If any one neighborhood represents all that Boston has to offer, downtown is it. The economic and cultural significance of Boston is most apparent here—where business, government and nature intersect. The Public Garden and Boston Common help balance the business-driven feel of the area, and you are never far from shopping with Downtown Crossing and Faneuil Hall just a brisk walk away. Government Center serves as a transportation hub, as well as the site of Boston City Hall, City Hall Plaza and many state and federal office buildings.

The Financial District is one of the busier areas within Boston’s downtown. Not surprisingly, finance professionals flock here daily and help keep Atlantic Ave and State Street bustling all week long. High rises are commonplace: most are over 40 stories tall, while a few exceed 500 feet. Whether you work in the industry or simply like the feel of a big city, it’s a great location to live.

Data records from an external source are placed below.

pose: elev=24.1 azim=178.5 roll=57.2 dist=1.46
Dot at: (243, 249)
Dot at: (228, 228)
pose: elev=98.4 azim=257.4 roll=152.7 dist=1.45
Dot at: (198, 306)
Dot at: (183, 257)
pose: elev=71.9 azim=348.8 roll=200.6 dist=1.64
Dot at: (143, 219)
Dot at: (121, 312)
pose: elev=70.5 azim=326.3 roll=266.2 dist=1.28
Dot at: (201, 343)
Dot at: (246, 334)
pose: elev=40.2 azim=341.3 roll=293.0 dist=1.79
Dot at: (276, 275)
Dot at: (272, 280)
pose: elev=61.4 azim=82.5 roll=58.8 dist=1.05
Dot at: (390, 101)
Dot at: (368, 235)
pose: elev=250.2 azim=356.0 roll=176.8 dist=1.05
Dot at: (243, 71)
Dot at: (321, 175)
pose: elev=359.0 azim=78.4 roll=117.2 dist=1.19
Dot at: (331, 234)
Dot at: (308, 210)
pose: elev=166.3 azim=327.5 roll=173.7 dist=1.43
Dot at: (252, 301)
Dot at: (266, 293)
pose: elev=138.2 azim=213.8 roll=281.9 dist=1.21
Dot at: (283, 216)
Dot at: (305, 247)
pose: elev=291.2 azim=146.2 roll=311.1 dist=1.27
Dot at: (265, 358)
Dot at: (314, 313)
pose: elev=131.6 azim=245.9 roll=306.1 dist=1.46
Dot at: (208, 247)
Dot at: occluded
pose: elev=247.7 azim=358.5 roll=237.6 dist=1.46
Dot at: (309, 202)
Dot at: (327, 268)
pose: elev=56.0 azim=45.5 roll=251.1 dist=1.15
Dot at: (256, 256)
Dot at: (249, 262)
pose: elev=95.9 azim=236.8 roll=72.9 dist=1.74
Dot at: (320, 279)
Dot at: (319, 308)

Downtown also encompasses the scenic Seaport area—known for its tasty seafood and al fresco dining in the summer months. Points of interest include the Christopher Columbus waterfront park and the New England Aquarium with its 200,000 gallon ocean tank. The Marina at Rowes Wharf offers luxury shopping, townhouses and offices, while the Boston Children’s Museum and Boston Tea Party Museum offer additional entertainment for residents and visitors.

Aside from being close to these unofficial neighborhoods, downtown residents have easy access to award-winning restaurants and the majority of Boston businesses. Students are also scattered throughout, with Emerson College and Suffolk University close by.